At the right side of the passage, close to the house, is a small fireplace about 2½ feet square and built of slabs of snow, with a smoke hole in the top and a stick stuck across at the proper height to hang a pot on. When the first fire is built in such a fireplace there is considerable melting of the surface of the snow, but as soon as the fire is allowed to go out this freezes to a hard glaze of ice, which afterwards melts only to a trifling extent. Opposite to the door of the house, which is protected by a curtain of canvas, corresponding to the Greenlandic ubkuaĸ, “a skin which is hung up before the entrance of the house,”[155] the floor is raised into a banquette about 18 inches high, on which are laid boards and skins. Cupboards are excavated under the banquette, or in the walls, and pegs are driven into the walls to hang things on. As such a house is only large enough for one family, there is only one lamp, which stands at the right-hand side of the house[156].
Fig. 14.—Ground plan of large snow house.

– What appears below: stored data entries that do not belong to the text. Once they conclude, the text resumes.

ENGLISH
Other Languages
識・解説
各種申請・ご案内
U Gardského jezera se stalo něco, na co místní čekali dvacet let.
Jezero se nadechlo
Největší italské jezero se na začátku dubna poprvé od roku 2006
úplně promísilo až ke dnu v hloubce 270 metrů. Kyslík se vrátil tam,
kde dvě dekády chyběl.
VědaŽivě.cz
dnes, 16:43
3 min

At the hunting grounds, or on the road thither in the winter, a place is selected for the house where the snow is deeply drifted under the edge of some bank, so that most of the house can be made by excavation. When necessary, the walls are built up and roofed over with slabs of snow. Such a house is very speedily built. The first party that goes over the road to the hunting ground usually builds houses at the end of each day’s march, and these serve for the parties coming later, who have simply to clear out the drifted snow or perhaps make some slight repairs. On arriving at the hunting ground they establish themselves in larger and more comfortable houses of the same sort; generally for two families. Lieut. Ray, who visited these camps, has drawn the plan represented in Fig. 14. There is a banquette, a, at each end of the room, which is much broader than long (compare the form of house common at Kotzebue Sound, mentioned above, [p. 78]), but only one lamp, on a low shelf of snow, b, running across the back of the room and excavated below into a sort of cupboard. There are also similar cupboards, c, at different places in the walls, and a long tunnel, f, with the usual storerooms, i, and kitchen, h, from which a branch tunnel often leads to an adjoining house. The floor is marked d, the entrance to the tunnel g, and the door e. The house is lighted by the seal-gut windows of the iglu brought from the village.

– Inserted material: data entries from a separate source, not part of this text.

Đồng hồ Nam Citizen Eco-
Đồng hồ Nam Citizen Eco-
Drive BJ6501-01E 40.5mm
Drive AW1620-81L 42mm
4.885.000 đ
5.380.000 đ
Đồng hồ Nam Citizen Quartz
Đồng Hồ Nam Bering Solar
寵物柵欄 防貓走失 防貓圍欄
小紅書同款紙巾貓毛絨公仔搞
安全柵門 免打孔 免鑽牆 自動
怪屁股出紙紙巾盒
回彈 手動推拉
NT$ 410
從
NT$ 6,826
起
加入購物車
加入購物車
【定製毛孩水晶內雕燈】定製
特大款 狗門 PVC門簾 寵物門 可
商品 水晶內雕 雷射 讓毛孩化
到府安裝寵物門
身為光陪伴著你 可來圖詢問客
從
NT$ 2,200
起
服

On going into camp the railed sled is stuck points down into the snow and net-poles, or ice-picks, thrust through the rails, making a temporary cache frame,[157] on which are hung bulky articles—snowshoes and guns.[158] Small storehouses of snow or ice are built to contain provisions. In the autumn, many such houses are built in the village, of slabs of clear fresh-water ice about 4 inches thick cemented together by freezing. These resemble the buildings of fresh-water ice at Iglulik, described by Capt. Lyon.[159]
Other temporary structures of snow, sometimes erected in the village, serve as workshops. One of these, which was built at the edge of the village in April, 1883, was an oblong building long enough to hold an umiak, giving sufficient room to get around it and work, and between 6 and 7 feet high. The walls were of blocks of snow and the roof of canvas stretched over poles. One end was left open, but covered by a canvas curtain, and a banquette of snow ran along each side. It was lighted by oblong slabs of clear ice set into the walls, and warmed by several lamps. Several men in succession used this house for repairing and rigging up their umiaks, and others who had whittling to do brought their work to the same place.

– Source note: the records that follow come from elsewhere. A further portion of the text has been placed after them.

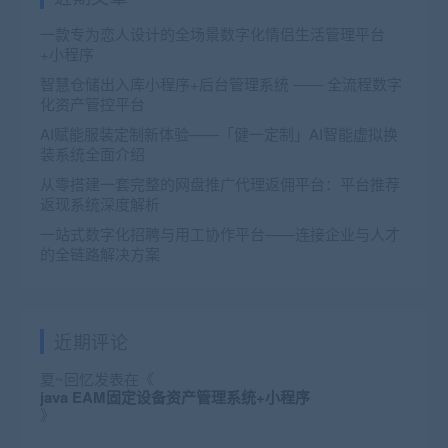
一款专为恋人设计的全场景数字化情侣生活管理平台
+小程序
智慧仓储出入库小程序+后台管理系统 —— 全流程数字
化资产管控平台
AI赋能服装定制新体验——「健一定制」AI智能虚拟换
装系统全面介绍
从零搭建一套完整的网盘推广代理返佣平台：平台推荐
返现系统深度解析
一站式数字化招聘与用工协作平台——连接企业与人才
的全链路解决方案
近期评论
夏~回忆
发表在《
java EAM固定设备资产管理系统+小程序
》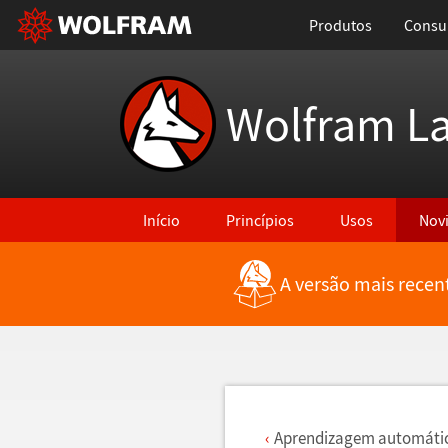
Produtos
Consul
Wolfram L
Início
Princípios
Usos
Nov
A versão mais recen
Voltar para Últimas Novidades
Aprendizagem autom
á
ti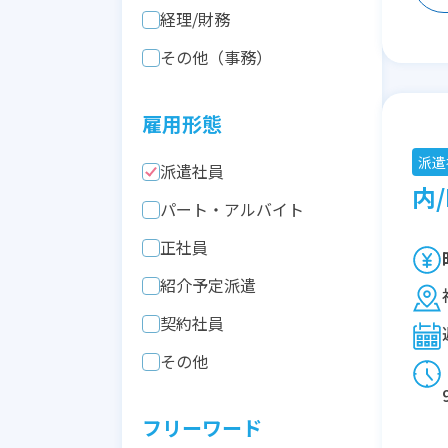
経理/財務
その他（事務）
雇用形態
派遣
派遣社員
内/
パート・アルバイト
正社員
紹介予定派遣
契約社員
その他
フリーワード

Such boat shops are sometimes built by digging a broad trench in a snowbank and roofing it with canvas. Women dig small holes in the snow, which they roof over with canvas and use for work-rooms in which to dress seal skins. In such cases there is probably some superstitious reason, which we failed to learn, for not doing the work in the iglu. The tools used in building the snow houses are the universal wooden snow-shovel and the ivory snow-knife, for cutting and trimming the blocks. At the present day saws are very much used for cutting the blocks, and also large iron knives (whalemen’s “boarding knives,” etc.) obtained from the ships.
[Tents] (tupĕk).—
During the summer all the natives live in tents, which are pitched on dry places upon the top of the cliffs or upon the gravel beach, usually in small camps of four or five tents each. A few families go no farther than the dry banks just southwest of the village, while the rest of the inhabitants who have not gone eastward trading or to the rivers hunting reindeer are strung along the coast. The first camp below Utkiavwĭñ is just beyond the double lagoon of Nunava, about 4 miles away, and the rest at intervals of 2 or 3 miles, usually at some little inlet or stream at places called Sê´kqluka, Nakĕ´drixo, Kuosu´gru, Nună´ktuau, Ĭpersua, Wă´lăkpa (Refuge Inlet, according to Capt. Maguire’s map, Parl. Rep. for 1854, opp. p. 186), Er´nĭvwĭñ, Sĭ´ñaru, and Sa´kămna. It is these summer camps seen from passing ships which have given rise to the accounts of numerous villages along this coast. There is usually a small camp on the beach at Sĭ´nnyû and one at Imê´kpûñ, while a few go to Pernyû even early in the season.